* [QUESTIONS]:
A. List every timestamp in the deployment conversation excerpt, each with the name of the speaker it belongs to.
B. Pick up the conversation about deployment and testing from the point where the excerpt ends, and continue it.

* [PAGE EXCERPT]:
That includes things like latency between GCP and Azure. It helps us identify networking issues—is the VPN behaving? Is there hairpinning through on-prem? How is each environment talking to each other? This kind of testing helps us ensure performance stays consistent no matter where a service runs.

Ole Lensmar (12:20)
Not a good thing. You mentioned there's an integration environment, a staging environment… is promotion between them automated? Do you run a test suite and then promote, or is it manual?

Joseph Karp (12:35)
So with all the microservices we have, we've basically created a self-deploy process. Every time a developer lands a commit on the develop branch, it produces a new version. They can then choose to deploy that version to whatever environment they want. It automatically goes to integration. From there, they can promote it to staging or production whenever they’d like, depending on what their PO wants or the release schedule.

The dev teams currently have full control, but we are moving toward a fully automated CD process. It'll start in integration, run tests and contract testing, then move on to the next environment and run load tests, etc. That’s in development now. We basically took our one deployment workflow, copied it three times, and linked them together.

So they'll have full CD as an option later this year. We want to move to automated prod deploys, but we need mature testing practices first. You don’t want to go straight to production until your test suites are reliable and in place.

Ole Lensmar (13:40)
Yeah, definitely. In that case, you need things to be really well-tested. One thing we’ve talked about in previous episodes is testing in production. Some folks say you shouldn’t do it, but still do it anyway. Not as the only type of testing, but maybe running integration tests in prod on a schedule just to catch anything that slips through. Is that something you’ve done or considered?

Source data
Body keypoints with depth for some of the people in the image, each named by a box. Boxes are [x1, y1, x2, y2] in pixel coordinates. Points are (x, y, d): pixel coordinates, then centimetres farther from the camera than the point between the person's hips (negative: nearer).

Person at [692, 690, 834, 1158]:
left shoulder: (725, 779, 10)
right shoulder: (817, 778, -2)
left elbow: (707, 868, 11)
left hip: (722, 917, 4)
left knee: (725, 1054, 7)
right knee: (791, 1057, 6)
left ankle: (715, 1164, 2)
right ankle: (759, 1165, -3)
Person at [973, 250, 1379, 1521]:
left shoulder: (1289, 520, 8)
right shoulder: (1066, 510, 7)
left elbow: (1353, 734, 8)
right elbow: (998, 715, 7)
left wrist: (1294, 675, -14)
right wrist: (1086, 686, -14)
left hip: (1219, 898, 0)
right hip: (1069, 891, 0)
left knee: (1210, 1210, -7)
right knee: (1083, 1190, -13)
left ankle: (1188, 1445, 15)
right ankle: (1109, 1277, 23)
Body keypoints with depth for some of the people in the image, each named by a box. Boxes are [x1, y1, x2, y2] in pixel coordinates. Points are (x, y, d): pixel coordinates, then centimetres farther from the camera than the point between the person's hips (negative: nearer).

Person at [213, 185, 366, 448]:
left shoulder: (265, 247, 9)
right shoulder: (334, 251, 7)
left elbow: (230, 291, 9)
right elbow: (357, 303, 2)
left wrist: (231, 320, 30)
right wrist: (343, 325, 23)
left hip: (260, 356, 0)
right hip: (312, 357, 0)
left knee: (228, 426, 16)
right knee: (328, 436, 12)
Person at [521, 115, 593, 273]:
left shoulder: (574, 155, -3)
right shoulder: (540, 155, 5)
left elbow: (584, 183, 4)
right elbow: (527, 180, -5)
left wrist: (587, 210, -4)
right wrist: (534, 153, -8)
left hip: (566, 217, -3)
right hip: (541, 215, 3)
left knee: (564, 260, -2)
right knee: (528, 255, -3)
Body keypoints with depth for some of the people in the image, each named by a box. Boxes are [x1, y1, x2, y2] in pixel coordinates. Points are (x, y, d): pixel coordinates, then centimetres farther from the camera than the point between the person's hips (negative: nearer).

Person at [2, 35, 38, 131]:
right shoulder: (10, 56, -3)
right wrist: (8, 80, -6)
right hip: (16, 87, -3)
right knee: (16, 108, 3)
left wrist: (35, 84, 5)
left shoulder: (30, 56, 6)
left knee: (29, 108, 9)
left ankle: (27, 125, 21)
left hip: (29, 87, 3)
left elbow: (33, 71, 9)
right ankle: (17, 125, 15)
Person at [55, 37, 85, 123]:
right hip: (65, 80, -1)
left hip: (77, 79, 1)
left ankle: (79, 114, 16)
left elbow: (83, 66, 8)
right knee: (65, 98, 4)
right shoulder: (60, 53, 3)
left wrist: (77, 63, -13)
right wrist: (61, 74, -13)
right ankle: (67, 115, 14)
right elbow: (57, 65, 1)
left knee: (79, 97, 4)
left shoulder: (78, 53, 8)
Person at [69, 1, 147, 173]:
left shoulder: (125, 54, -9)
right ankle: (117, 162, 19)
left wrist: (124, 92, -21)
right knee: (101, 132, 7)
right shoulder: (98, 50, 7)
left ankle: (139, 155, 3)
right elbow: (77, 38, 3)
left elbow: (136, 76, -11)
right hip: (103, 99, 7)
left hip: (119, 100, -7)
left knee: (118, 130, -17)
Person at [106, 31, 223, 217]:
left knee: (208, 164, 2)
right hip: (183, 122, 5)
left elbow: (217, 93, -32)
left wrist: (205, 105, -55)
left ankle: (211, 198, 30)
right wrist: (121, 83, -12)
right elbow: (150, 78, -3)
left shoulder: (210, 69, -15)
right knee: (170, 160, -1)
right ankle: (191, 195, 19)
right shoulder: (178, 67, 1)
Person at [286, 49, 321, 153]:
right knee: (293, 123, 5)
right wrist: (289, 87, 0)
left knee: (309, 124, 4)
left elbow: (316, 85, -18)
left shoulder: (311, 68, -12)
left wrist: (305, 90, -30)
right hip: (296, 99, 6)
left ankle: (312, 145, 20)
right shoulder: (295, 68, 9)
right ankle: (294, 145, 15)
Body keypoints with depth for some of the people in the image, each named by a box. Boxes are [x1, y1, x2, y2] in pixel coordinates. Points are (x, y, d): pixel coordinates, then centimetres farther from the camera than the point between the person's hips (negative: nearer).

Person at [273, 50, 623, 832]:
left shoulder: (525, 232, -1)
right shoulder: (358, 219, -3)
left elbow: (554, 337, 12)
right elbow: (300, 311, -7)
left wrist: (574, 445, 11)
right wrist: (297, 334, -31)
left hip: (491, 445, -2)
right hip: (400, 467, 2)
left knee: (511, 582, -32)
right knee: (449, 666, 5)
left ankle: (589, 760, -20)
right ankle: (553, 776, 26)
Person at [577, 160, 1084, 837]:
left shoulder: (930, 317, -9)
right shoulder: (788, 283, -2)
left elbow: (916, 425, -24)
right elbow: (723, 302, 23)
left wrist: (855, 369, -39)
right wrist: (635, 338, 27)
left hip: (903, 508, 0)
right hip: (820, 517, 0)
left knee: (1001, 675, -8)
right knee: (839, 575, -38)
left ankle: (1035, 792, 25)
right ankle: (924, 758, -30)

* [RESPONSES FOR EACH TASK]:
A.
Ole Lensmar (12:20)
Joseph Karp (12:35)
Ole Lensmar (13:40)

B.
Joseph Karp (14:27)
We actually had Google in-house helping us adopt SRE practices. They've helped guide us on how to do production testing. The idea is to identify your critical paths and make sure they’re always being tested. Think of the status pages from companies like Harness or other vendors—those are often testing bots checking whether a user can log in and move through a flow.

We’ve been identifying critical user journeys and making sure certain actions work and certain pages are always up. If a deployment breaks something, we catch it immediately. Those checks aren’t tied to deployment; they’re always running, so we can set metrics, build SLOs, and eventually SLAs.

So if something breaks, we can say with confidence when we’ll be back up. We’re starting to set up Testkube to ping specific endpoints and run synthetic user flows. The idea is that if something fails at 3 a.m., someone gets alerted.

You don’t want to run a full load test in production. That would be madness. But you do want to run checks on critical paths regularly so you're not waiting for a user ticket to discover something broke.

Ole Lensmar (16:28)
Yeah, totally agree. You’ve got to be pragmatic. I guess the question is, where do you draw the line between monitoring and testing in production? A lot of monitoring tools let you do user flows or basic synthetic transactions.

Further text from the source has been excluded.